What makes LiDAR Panoptic Segmentation Important #
When drivers operate vehicles, their decisions are shaped by the driving environment. This environment can be broadly categorized into two parts: one is the static road conditions, such as terrain, vegetation, and traffic lights, which are referred to as ‘Stuff’ in panoptic segmentation tasks; the other comprises dynamic elements , such as pedestrians, trucks, bicycles, and so on, designated as ‘Thing’ in the same context.
Perception tasks in autonomous driving scenes encompass semantic segmentation and instance segmentation (object recognition). Let us illustrate the focal points of these two tasks from the perspective of supervised labels, using the perception of point cloud data in autonomous driving scenarios as an example.
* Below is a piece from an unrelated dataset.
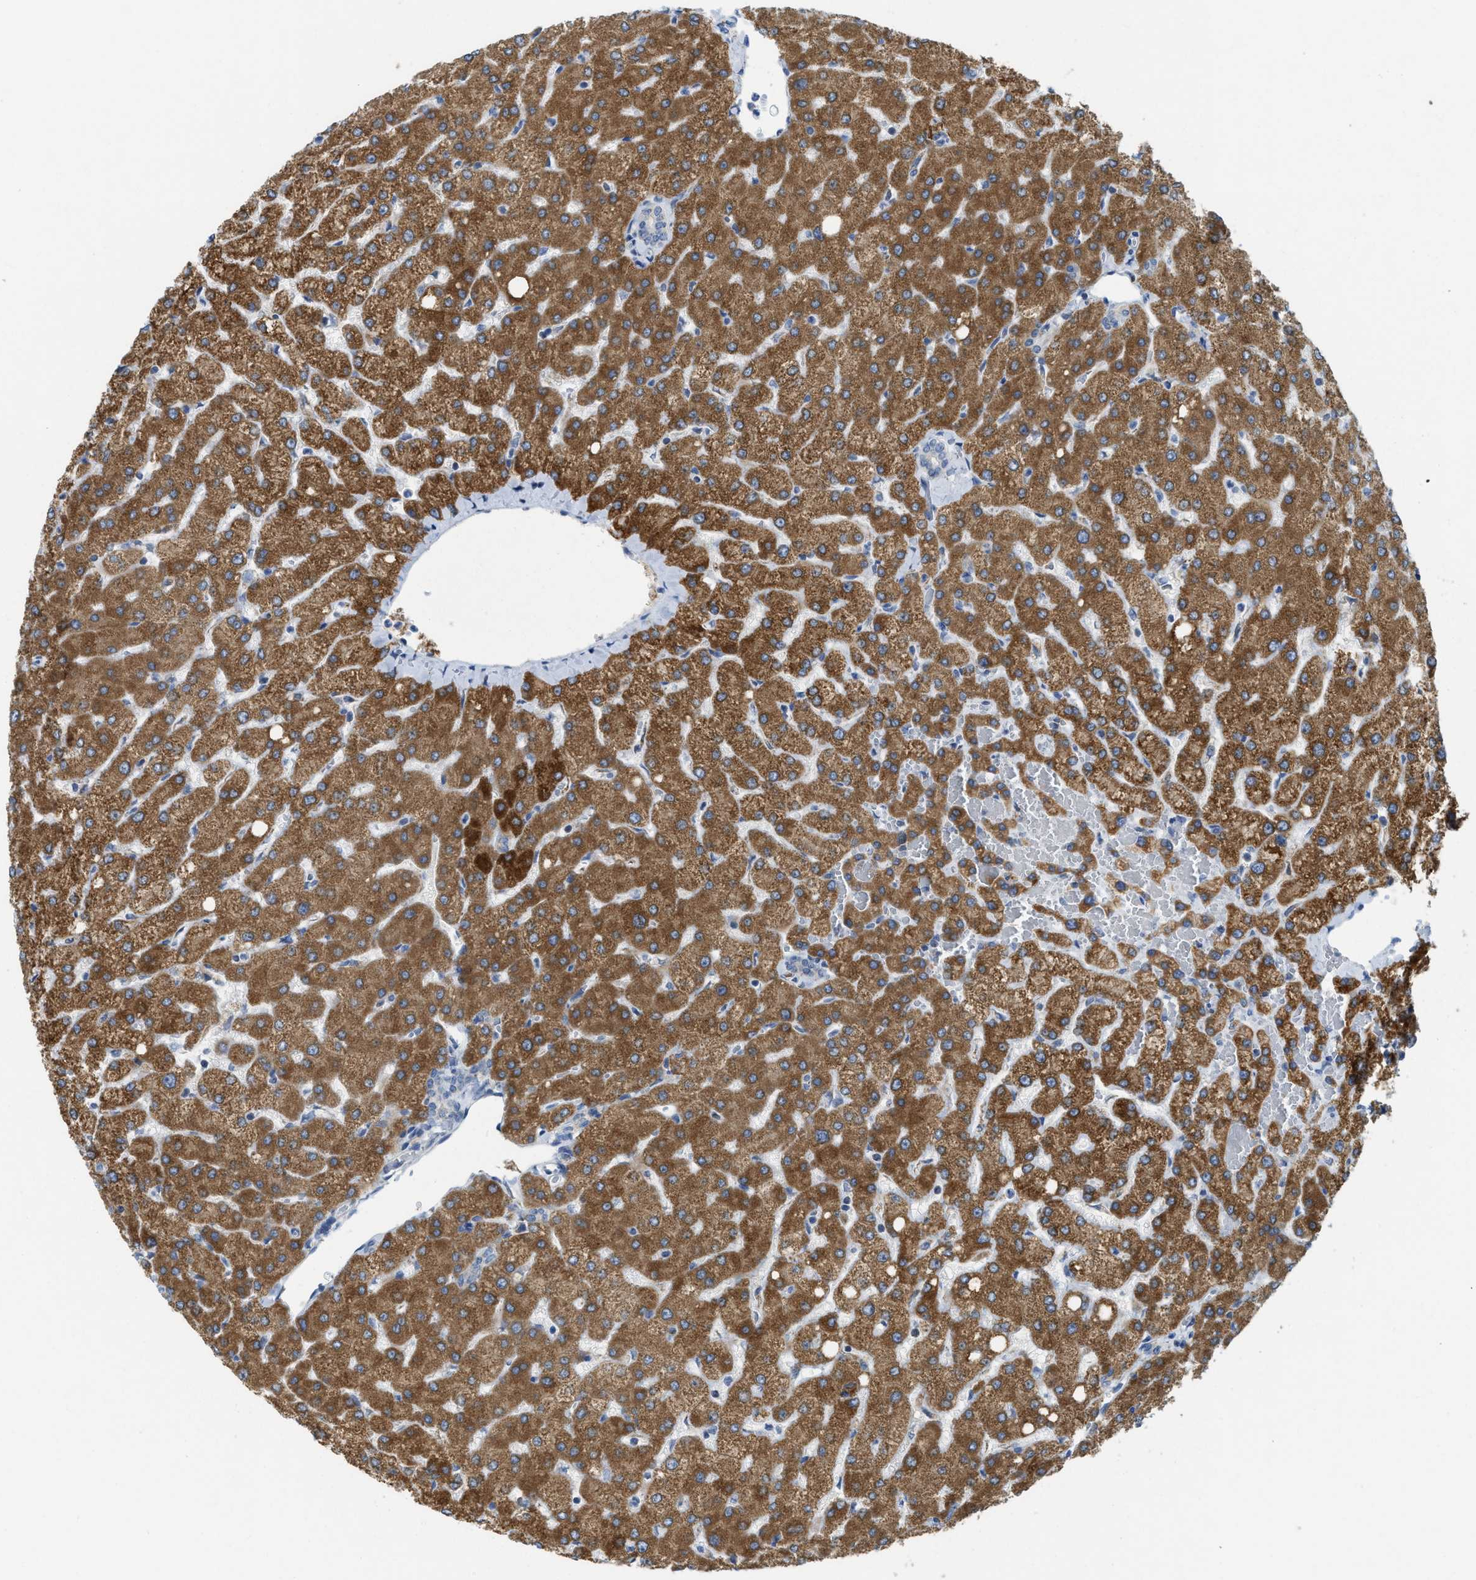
{"staining": {"intensity": "negative", "quantity": "none", "location": "none"}, "tissue": "liver", "cell_type": "Cholangiocytes", "image_type": "normal", "snomed": [{"axis": "morphology", "description": "Normal tissue, NOS"}, {"axis": "topography", "description": "Liver"}], "caption": "This is an immunohistochemistry (IHC) micrograph of benign human liver. There is no positivity in cholangiocytes.", "gene": "GATD3", "patient": {"sex": "female", "age": 54}}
Semantic segmentation labels for points denote the semantic categories of ‘Thing’ and ‘Stuff’ points, with common categories on road including vehicles, pedestrians, vegetation, traffic lights. This implies that completing this task merely requires identifying the boundaries of each category.
Instance segmentation labels are only valid for dynamic ‘Thing’ points, indicating both the categories of ‘Thing’ and assigning unique identifiers to different objects, such as Car A, Car B, and Bike C, which might be labeled as one, two, and three, respectively. Therefore, instance segmentation, initially regarded as a downstream task of object recognition, focuses on locating different ‘Things’, or their centers.
Panoptic segmentation can be viewed as a multi-task learning approach combining instance and semantic segmentation, capable of perceiving the roadway and distinguishing vehicles with varying speeds. Utilizing a unified feature extraction network to accomplish both tasks in a single inference ensures real-time processing, which is the significance of panoptic segmentation.